* _Your task_: Return the opening lines of the material, word for word. End with the line that contains "left knee: (432, 1248)".

* _Given information_:
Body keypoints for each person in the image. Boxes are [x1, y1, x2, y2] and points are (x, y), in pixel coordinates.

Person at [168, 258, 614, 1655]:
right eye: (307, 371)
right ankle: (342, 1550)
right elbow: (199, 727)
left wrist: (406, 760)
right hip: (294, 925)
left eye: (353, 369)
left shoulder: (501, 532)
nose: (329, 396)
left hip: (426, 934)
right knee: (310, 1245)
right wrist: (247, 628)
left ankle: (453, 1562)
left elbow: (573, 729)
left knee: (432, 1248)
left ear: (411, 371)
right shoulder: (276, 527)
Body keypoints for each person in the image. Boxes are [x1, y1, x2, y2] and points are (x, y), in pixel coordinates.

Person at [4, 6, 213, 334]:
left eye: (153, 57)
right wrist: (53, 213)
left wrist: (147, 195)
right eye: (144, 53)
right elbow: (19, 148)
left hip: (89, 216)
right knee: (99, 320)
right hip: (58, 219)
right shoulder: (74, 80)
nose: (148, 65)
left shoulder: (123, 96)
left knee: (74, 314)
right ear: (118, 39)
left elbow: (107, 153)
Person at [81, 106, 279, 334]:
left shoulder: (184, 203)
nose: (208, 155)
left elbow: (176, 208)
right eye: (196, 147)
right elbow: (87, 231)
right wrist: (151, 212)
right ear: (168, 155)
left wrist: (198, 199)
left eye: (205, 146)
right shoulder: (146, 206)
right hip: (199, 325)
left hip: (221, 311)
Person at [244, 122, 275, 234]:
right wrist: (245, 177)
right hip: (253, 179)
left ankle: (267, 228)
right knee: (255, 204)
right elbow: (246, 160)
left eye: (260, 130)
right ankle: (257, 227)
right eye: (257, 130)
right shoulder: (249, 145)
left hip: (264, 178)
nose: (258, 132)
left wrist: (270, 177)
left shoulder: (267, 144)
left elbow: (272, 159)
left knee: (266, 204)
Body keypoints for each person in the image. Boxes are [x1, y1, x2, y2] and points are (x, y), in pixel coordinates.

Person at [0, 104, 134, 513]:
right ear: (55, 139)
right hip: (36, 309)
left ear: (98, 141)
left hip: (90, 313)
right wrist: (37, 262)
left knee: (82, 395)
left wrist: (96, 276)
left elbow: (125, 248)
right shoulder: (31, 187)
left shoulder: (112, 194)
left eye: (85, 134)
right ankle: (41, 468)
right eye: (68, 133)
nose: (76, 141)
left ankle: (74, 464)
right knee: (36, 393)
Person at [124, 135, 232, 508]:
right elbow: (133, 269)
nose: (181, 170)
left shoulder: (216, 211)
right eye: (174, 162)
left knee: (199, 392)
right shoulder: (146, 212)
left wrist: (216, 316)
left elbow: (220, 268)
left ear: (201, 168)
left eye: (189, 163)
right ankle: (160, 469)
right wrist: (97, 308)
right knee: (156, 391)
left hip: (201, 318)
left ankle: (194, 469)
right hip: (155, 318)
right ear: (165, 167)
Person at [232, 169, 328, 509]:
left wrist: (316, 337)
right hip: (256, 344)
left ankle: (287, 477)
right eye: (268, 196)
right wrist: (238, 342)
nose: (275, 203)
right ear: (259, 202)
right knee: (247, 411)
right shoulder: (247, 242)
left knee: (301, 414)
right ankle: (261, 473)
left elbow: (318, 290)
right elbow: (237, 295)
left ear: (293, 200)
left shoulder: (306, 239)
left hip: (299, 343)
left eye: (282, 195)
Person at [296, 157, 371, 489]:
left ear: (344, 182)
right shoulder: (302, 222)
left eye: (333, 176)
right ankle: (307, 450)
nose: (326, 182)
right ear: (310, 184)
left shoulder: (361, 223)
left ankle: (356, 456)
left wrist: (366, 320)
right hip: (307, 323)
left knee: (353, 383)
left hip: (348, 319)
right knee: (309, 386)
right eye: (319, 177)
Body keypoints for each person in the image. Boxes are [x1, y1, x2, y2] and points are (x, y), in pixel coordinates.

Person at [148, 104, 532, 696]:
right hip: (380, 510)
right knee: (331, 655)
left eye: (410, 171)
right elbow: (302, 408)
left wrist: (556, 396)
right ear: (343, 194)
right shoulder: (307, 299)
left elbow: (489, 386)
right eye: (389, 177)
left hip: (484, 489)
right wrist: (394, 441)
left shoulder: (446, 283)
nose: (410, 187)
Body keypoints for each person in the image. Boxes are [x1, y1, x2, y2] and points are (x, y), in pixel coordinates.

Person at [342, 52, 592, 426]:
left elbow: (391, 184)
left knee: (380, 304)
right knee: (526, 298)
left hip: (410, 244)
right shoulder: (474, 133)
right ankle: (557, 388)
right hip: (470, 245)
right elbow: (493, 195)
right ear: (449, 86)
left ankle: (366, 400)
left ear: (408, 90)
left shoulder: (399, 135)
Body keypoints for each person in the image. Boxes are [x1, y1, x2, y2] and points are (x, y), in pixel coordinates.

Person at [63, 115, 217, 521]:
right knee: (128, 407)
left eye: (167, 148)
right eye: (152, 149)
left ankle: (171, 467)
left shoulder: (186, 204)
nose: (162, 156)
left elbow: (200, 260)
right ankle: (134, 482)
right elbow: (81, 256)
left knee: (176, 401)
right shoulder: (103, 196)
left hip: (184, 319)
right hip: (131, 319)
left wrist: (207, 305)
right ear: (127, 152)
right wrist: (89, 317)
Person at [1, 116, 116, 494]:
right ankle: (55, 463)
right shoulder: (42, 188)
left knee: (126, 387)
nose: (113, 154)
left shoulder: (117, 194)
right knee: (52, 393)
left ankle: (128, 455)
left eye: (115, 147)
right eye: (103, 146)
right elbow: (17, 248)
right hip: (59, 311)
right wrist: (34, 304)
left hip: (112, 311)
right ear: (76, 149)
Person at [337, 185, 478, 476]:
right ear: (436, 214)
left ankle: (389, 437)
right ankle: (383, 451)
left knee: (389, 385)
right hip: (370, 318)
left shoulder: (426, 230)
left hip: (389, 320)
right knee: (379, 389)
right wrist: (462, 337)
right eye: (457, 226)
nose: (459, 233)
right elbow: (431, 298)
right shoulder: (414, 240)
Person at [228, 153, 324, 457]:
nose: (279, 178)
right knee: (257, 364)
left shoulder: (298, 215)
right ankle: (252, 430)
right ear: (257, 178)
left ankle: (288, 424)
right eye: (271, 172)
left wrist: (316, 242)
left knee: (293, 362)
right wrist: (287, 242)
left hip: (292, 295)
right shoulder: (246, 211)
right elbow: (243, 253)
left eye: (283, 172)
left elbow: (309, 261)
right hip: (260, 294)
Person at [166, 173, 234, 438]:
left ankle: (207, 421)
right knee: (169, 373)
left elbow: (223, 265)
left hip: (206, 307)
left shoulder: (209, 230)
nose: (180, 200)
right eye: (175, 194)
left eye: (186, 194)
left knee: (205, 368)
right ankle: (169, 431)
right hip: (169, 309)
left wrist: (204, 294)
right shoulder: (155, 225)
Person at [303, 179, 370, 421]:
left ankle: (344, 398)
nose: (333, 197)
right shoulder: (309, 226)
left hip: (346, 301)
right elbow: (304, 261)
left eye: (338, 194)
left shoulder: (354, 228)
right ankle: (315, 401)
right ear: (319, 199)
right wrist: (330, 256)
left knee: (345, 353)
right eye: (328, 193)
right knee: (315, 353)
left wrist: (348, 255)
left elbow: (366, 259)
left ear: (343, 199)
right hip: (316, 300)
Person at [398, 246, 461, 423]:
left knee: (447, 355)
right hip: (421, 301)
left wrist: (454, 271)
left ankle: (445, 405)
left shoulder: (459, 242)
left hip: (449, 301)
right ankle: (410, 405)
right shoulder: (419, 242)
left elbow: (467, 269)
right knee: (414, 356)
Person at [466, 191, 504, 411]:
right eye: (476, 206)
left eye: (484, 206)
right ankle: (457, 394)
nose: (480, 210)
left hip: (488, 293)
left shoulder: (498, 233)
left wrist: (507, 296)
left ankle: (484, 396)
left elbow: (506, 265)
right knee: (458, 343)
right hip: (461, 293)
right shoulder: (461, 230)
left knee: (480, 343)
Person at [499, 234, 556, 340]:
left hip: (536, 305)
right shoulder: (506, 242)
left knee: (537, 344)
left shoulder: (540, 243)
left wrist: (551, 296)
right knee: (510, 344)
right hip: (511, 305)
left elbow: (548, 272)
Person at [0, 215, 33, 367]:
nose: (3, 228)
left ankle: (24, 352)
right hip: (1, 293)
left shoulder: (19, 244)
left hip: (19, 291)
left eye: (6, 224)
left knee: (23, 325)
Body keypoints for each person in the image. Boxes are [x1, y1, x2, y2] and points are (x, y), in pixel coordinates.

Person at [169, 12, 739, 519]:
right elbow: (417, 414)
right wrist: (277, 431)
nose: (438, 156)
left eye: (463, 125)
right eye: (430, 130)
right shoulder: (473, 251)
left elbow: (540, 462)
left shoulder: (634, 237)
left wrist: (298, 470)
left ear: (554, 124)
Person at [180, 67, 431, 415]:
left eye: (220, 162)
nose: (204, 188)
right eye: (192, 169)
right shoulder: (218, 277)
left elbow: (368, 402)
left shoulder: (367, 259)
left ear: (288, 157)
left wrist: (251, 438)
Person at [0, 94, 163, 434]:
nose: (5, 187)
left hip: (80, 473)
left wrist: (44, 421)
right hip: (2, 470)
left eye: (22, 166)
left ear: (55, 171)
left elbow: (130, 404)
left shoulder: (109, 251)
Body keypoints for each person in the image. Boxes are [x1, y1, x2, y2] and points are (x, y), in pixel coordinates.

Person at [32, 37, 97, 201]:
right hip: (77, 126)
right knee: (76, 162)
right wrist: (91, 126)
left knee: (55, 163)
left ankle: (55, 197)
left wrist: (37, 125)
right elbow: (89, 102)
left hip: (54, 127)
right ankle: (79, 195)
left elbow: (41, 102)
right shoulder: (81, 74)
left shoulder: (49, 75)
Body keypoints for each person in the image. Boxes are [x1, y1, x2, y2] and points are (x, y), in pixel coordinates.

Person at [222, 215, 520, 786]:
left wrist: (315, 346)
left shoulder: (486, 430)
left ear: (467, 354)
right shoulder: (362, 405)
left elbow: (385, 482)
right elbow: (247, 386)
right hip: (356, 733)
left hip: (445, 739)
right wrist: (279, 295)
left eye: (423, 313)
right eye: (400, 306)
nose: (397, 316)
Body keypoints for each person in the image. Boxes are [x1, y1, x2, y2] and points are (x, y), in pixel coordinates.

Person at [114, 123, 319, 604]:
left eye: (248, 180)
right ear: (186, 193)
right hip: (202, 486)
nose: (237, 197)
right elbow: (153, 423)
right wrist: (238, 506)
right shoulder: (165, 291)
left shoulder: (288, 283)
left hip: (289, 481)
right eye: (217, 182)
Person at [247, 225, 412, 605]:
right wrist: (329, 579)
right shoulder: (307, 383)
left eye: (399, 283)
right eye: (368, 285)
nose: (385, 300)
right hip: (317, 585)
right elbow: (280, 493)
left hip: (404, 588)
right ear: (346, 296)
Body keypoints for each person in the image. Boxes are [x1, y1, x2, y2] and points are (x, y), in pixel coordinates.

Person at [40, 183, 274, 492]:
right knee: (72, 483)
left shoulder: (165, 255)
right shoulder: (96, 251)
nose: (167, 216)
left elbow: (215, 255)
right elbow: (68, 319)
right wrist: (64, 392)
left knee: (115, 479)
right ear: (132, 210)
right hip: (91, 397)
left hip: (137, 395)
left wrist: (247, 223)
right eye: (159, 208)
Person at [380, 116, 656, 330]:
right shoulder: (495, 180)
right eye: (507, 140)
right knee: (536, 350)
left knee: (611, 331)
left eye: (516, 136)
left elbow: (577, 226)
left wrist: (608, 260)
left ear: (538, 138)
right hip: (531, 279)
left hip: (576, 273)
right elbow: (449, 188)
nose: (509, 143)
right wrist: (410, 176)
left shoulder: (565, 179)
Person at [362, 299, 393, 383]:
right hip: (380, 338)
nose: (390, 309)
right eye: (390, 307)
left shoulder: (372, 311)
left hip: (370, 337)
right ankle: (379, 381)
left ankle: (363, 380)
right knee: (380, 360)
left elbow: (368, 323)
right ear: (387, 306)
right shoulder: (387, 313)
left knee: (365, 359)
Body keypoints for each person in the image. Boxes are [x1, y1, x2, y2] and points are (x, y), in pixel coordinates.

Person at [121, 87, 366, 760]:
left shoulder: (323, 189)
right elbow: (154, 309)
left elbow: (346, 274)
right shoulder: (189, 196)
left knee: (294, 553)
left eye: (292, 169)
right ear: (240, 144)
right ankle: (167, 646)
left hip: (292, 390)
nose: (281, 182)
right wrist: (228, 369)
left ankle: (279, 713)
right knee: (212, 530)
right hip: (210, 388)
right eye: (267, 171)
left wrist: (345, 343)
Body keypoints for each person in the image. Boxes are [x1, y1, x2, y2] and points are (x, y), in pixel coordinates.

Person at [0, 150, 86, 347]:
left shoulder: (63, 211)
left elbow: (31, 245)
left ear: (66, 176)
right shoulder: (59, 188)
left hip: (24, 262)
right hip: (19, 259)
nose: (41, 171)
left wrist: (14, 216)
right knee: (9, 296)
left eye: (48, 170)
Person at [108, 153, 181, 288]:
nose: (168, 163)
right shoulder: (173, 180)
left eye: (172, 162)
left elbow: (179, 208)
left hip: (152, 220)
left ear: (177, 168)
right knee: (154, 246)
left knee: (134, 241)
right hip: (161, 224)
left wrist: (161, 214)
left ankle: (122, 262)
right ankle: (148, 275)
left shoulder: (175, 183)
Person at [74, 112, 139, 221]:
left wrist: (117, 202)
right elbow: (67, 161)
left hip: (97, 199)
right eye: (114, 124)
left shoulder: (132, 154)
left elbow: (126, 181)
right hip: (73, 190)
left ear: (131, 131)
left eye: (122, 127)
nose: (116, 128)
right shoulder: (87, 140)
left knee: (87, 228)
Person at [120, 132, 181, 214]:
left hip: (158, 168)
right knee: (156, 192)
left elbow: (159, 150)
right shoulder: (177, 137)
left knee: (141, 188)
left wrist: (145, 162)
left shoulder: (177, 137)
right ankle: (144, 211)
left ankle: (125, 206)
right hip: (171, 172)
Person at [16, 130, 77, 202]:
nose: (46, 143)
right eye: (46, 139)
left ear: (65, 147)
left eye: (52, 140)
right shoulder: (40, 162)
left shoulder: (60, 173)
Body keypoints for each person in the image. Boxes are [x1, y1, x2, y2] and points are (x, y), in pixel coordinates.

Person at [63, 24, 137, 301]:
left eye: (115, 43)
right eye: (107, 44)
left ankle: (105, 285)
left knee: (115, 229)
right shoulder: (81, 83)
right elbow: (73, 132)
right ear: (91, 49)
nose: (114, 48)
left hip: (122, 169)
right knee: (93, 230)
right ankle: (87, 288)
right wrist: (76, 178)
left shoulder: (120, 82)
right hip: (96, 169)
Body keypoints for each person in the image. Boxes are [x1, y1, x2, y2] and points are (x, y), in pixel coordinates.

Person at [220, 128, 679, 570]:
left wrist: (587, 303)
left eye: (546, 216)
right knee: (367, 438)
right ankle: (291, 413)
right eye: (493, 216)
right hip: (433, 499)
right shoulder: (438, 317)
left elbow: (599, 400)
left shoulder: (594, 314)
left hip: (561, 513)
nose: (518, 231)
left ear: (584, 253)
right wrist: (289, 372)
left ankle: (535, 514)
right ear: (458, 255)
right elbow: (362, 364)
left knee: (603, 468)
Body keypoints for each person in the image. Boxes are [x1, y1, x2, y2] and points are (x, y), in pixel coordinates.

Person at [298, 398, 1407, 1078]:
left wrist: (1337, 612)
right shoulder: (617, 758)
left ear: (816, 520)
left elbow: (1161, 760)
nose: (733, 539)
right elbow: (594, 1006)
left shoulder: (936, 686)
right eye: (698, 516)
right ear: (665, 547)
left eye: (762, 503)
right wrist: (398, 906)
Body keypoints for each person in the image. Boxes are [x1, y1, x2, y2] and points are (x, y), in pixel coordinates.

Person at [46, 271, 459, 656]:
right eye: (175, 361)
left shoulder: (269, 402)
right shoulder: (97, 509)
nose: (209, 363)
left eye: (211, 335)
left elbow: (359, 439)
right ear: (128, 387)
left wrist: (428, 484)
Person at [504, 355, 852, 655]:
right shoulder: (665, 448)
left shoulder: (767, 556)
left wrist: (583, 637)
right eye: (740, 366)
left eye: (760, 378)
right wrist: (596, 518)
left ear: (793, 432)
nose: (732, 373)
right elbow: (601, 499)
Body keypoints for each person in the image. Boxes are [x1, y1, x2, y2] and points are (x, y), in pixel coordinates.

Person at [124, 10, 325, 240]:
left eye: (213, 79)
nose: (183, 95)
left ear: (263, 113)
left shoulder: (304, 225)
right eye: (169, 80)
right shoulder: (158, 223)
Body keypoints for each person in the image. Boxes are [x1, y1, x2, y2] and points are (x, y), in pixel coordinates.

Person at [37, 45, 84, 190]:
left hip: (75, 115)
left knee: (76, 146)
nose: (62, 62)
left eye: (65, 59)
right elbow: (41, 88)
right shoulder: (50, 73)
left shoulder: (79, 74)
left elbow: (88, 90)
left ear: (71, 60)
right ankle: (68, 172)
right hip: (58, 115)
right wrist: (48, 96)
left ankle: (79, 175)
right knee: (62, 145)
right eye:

* _Finished task_:
Body keypoints for each person in the image. Boxes are [x1, y1, x2, y2] and points are (x, y), in pixel coordinates.

Person at [168, 258, 614, 1655]:
right eye: (307, 371)
right ankle: (342, 1550)
right elbow: (199, 727)
left wrist: (406, 760)
right hip: (294, 925)
left eye: (353, 369)
left shoulder: (501, 532)
nose: (329, 396)
left hip: (426, 934)
right knee: (310, 1245)
right wrist: (247, 628)
left ankle: (453, 1562)
left elbow: (573, 729)
left knee: (432, 1248)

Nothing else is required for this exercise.